In 1979, after dairy distributors in Colombia mixed paint into the milk supply, resulting in the deaths of almost two thousand children, Vicuña staged a performance piece (which involved tipping over a glass of milk using red thread) on the pavement outside Simón Bolívar’s house. In 1981, when Pinochet began to privatise Chile’s water supply, Vicuña wove a long silken thread over the Antivero river so that it criss-crossed from rock to crag to branch over the water. On the day of the Chilean presidential elections in 2006, Vicuña made a Menstrual Quipu in the mountains to petition Michelle Bachelet, who became the next president, to prevent the sale of glaciers near Santiago to a mining company. Womb Quipu, created in 2016, is made of unspun wool (in Andean symbolism, the cosmic gas from which galaxies emerge) dyed red. In her book La Wik’uña, drawing on her research in the Andes and translated by Eliot Weinberger and Suzanne Jill Levine, Vicuña writes that ‘Quechua, the sacred language, is conceived as a thread.’ She adds that it might derive from q’eswa: ‘a rope made from twisted reeds’. In this schema, where both speech and textile are components of a complex world system, a shaman is ‘the one who ties’, Watunasimi is ‘the woven language’ that ‘creates the world’, and Chantaysimi, or ‘beautiful speech’, is ‘embroidered’. A poetic investigation into the root of the word ‘consciousness’ is laid out on the page as warp and weft, with lines on the different axes: ‘The encounter of finger and thread is torque and dialogue.’ On another page, the same etymology is transformed into the wheel of a wind or watermill. What do these games seek to establish? Vicuña offers us only playful, or cryptic, responses: ‘Everything is falling apart because of a lack of connections.’

Then there was the performance. At 4 p.m. a pile of branches appeared on the bridge over the Turbine Hall. The crowd around me included a group of radical anthropologists who had brought vegetation and blood in a glass jar, teenagers declaring ‘ritual time’ into their phones, a Docklands poet and a small boy holding a cardboard sign that read ‘DON’T HARM PLANTS’. As Vicuña led us through the ritual, she played tricks to quieten us, singing in her small voice. We followed her in picking up one of the branches from the floor, shaking it and humming and howling to the river. The river in this case was the Thames; the branches symbolised the ancient forest over which London was built.

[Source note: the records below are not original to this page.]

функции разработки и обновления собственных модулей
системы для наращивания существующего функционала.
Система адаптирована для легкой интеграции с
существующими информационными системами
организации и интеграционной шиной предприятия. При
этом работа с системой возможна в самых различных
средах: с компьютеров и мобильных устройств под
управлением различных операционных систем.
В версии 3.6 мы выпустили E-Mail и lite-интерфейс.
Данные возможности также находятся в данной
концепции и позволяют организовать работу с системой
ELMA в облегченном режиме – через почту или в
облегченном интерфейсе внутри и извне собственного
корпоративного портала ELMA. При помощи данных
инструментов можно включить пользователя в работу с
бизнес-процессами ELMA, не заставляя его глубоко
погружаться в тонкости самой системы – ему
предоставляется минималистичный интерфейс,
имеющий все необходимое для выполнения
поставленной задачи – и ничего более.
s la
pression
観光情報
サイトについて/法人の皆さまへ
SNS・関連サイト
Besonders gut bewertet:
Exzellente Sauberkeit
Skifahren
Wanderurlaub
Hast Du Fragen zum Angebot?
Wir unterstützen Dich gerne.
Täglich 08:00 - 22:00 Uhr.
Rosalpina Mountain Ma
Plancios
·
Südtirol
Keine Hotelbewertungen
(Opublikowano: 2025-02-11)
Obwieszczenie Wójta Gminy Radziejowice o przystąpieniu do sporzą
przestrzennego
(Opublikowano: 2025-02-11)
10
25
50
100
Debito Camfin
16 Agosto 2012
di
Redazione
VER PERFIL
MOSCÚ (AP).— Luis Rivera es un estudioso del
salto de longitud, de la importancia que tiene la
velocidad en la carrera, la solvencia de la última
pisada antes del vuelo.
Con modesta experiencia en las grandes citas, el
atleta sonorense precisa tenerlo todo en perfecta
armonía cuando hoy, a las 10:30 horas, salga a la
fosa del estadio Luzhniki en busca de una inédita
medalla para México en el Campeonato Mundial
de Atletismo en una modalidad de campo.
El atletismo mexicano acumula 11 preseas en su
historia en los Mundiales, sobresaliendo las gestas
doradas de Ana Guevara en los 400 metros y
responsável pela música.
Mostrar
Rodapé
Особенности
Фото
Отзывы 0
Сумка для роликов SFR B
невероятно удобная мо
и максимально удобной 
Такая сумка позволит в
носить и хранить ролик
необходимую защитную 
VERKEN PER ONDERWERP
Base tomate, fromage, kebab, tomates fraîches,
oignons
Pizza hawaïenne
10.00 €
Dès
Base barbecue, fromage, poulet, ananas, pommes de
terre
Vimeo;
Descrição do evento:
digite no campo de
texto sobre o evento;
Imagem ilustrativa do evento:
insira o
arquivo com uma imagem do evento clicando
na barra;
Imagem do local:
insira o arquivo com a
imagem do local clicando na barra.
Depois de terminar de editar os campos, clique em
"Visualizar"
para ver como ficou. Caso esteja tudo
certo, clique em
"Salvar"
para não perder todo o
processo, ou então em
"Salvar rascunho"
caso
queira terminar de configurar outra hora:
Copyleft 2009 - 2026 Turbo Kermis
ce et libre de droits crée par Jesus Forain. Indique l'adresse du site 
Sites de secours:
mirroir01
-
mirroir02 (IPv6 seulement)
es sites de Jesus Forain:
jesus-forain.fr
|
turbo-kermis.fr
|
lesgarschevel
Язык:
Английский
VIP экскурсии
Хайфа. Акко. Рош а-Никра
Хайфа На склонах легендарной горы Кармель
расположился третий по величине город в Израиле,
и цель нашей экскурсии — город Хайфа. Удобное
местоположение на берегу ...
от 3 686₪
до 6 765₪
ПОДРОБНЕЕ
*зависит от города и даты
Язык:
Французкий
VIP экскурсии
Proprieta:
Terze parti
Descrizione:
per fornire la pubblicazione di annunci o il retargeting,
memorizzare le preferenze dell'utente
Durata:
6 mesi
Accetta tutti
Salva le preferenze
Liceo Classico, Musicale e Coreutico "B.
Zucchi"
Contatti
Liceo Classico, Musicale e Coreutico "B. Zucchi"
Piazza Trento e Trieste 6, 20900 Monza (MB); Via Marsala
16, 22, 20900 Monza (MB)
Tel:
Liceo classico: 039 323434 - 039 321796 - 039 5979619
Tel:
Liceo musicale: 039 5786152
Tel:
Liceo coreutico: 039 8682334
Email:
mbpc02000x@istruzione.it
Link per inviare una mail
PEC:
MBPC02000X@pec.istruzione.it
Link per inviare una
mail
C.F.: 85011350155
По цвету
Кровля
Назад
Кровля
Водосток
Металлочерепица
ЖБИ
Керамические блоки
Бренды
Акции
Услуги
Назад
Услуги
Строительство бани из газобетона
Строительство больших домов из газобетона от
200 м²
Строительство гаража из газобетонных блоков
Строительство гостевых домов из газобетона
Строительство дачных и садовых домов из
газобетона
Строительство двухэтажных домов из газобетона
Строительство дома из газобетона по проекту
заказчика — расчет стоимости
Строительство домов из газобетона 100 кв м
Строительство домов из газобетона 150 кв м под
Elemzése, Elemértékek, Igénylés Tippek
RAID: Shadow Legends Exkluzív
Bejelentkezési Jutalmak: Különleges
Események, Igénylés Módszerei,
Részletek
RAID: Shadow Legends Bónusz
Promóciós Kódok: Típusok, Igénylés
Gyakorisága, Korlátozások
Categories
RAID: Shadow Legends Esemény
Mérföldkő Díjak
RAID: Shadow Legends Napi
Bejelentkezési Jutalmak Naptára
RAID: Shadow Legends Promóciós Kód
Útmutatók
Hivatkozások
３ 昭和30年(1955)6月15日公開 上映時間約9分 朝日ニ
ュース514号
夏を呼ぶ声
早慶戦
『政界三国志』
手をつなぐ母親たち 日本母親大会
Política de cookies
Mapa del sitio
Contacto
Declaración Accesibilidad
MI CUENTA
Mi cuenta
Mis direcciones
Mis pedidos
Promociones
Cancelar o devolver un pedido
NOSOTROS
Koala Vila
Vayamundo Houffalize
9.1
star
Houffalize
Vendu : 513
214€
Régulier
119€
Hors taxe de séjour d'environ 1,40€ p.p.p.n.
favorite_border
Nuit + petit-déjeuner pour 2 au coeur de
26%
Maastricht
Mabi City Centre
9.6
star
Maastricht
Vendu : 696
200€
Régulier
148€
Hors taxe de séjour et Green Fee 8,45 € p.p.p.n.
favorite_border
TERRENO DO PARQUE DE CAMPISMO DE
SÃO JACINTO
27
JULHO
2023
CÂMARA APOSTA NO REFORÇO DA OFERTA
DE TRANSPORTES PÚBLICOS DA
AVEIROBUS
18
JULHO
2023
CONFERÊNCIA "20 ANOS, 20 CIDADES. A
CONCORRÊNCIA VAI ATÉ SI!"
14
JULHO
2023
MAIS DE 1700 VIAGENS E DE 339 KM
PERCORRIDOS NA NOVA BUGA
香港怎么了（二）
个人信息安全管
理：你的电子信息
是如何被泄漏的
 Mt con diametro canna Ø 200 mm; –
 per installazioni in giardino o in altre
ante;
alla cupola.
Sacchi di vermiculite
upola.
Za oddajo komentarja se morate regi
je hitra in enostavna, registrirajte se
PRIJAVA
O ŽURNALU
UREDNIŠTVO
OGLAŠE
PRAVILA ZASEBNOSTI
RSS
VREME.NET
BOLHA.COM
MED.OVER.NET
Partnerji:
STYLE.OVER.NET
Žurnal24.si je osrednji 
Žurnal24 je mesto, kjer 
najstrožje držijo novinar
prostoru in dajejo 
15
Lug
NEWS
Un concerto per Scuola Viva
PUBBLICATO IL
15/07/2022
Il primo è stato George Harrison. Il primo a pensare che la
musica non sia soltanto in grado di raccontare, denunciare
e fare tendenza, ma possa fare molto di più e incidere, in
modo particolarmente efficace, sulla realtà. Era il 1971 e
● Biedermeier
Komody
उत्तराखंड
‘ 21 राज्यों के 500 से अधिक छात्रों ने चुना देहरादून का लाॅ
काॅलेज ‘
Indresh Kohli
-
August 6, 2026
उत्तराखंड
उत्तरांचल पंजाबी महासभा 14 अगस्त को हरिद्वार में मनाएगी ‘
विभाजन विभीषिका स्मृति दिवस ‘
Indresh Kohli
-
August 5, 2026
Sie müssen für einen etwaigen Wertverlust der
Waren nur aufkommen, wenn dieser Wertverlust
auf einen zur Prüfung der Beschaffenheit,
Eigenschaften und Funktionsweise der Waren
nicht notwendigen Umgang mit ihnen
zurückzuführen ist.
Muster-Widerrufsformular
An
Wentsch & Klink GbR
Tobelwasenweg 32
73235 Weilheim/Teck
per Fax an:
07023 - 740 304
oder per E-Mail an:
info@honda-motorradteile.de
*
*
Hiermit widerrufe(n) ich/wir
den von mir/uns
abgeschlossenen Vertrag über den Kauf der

As the light outside began to fade, the soundscape became whistling and eerie. We were guided into dances, given sticks to tap together, taken around the hall in a conga. Someone handed out cushions. We were asked to take turns discussing healing, compassion, guardianship, allotments, deforestation, the memory of water, lithium mining in the Atacama desert, the linked etymology of ‘true’ and ‘tree’, the Brazilian election and so on. I watched the Digital Quipu with some children who were completely absorbed by its accounts of mercury poisoning and being sucked into a dredge as well as by the aerial pictures of the Amazon, green shot through with red.